Question from Kim of Los Angeles, California:
Leaf blowers with their little two stroke engines (I am guessing), how do we combat them? I am being choked out by the neighbors’ lawn service… Any ideas?
Answer from faircompanies:
Interesting, being from Los Angeles, you should ask this question. You’re at the epicenter of leaf blower debate. In the mid-70s, these two-stroke-engined (you’re right about that) tools were introduced in the U.S. to deal with the California drought. The City of Los Angeles actually mandated their use to avoid the wasted water being used to clean pavements.
In 1998, with the help of Hollywood (supporters included actors Meredith Baxter, and Peter Graves), Los Angeles banned gas blowers- technically, it’s a distance restriction of within 500 feet of a residence, though it’s commonly referred to as a ban.

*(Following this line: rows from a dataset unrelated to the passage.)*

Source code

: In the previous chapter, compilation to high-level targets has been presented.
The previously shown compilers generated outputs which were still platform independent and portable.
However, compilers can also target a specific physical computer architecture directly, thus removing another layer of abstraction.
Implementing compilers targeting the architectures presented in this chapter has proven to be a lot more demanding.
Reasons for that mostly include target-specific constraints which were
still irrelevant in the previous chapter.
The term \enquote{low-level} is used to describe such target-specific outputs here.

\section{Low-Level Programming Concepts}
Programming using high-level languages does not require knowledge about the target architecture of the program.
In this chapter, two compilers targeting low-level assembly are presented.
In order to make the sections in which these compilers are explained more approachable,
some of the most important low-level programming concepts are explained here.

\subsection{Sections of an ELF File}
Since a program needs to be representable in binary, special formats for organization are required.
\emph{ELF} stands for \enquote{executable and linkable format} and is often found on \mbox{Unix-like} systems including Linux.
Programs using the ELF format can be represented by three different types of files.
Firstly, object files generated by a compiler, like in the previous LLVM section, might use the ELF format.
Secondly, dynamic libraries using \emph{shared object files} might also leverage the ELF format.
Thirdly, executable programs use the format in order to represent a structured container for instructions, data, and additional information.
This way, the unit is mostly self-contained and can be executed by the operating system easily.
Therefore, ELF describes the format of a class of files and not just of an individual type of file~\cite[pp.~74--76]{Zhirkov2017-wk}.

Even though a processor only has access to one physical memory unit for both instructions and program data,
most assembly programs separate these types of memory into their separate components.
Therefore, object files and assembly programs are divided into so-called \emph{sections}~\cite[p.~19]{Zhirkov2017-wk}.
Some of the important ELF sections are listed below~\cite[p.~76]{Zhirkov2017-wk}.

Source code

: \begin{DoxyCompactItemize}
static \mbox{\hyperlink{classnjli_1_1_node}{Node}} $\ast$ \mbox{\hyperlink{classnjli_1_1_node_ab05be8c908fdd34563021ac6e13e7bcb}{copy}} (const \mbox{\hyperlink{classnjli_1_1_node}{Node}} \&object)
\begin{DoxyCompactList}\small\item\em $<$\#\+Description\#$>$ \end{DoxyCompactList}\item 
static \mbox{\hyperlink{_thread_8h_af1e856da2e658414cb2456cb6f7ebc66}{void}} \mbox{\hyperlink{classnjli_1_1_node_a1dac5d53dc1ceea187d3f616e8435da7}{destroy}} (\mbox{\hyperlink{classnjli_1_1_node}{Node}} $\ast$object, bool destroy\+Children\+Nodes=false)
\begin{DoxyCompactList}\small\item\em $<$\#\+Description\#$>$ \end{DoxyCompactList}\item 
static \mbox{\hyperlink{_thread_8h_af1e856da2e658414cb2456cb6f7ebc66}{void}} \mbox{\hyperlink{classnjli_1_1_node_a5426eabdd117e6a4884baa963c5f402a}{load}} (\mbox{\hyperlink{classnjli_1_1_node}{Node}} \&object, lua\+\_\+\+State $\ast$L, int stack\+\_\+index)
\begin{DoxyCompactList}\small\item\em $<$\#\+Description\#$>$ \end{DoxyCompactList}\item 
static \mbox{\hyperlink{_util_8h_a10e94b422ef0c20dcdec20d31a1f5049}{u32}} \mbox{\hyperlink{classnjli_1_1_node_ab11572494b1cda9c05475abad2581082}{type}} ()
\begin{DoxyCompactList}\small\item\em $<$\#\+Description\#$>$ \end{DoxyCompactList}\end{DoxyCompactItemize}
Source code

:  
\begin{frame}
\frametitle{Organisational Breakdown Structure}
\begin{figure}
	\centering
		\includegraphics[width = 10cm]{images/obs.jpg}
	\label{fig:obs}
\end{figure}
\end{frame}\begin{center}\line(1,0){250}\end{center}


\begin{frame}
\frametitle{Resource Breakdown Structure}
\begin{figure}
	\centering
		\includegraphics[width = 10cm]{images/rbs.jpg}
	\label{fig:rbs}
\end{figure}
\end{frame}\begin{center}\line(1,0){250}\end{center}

Proposals have been debated, and passed, across the country since then, often based on noise pollution complaints, but also in response to the engine fumes, as well as all that gets blown into the air besides leaves: mold, pesticides, etc.
On the website for ZAP (Zero Air Pollution), a group founded to fight for the L.A. ban, they cite an article from 1997 that says there were 300 across the country (40 in California). The California counties they list with bans (or partial bans) are:
- Berkeley, Beverly Hills, Claremont, Laguna Beach, Lawndale, Los Altos, Menlo Park, Palo Alto, Sacramento, Santa Barbara, San Diego, Santa Monica (all blowers), Sunnyvale, Albany, Bakersfield, Belvedere, Carmel, Coronado, Davis, Del Mar, Downey, Hermosa Beach, Hillsborough, Malibu, Newport Beach, Ojai, Palm Desert, Palm Springs, Pasadena, Piedmont, Redondo Beach, San Marino, Solana Beach, Town of Tiburon, West Hollywood, Woodside. “There may be more.”
The Los Angeles ban is enforced through neighbor complaints, so if you’d like to do so, you should check out the ZAP website where they list more information about the local and California laws and where to call to report an offender.
Assuming you’re not the confrontational type, you could also talk to your neighbor about options. Assuming he’s not interested in the extra exercise involved with sweeping or raking, he, or his service, could use an electric blower. They’re relatively cheap, only about $75, and come in two types:
- Cord-operated blowers- this works for areas close to the house (close enough to plug in).
- Rechargeable, cordless, blowers- you can blow further away from the house, but the time between recharges is limited to 15 minutes.
If you need a bit of ammunition to help you convince your neighbor of why he should make a switch- assuming he or she is a Family Ties fan-, you could try quoting Meredith Baxter: “Are we going to put gas masks on our kids? It flies in the face of all rational thinking to continue using leaf blowers.”
Or for a more nuanced way to look at it, perhaps you just need to convince your neighbor to rethink his definition of clean. When a ban was being debated in Santa Cruz, city councilman Mike Rotkin summed it up as a keeping-up-with-the-Jones issue: “It’s like cleaning house. You can never get a house totally clean. It can always be cleaner. Well, you can never totally clean your yard either. When you did it with a rake or broom, there was a practical limit on how clean you could get it. Now with leaf blowers, people spend hours looking for perfection.”
Good luck. I’ll keep you posted when I hear of a solar-powered version, which, by the way, is now an option for lawn mowers and interestingly enough, the sales line for the Sun Whisper solar-powered mower is: “Your neighbors will love you!”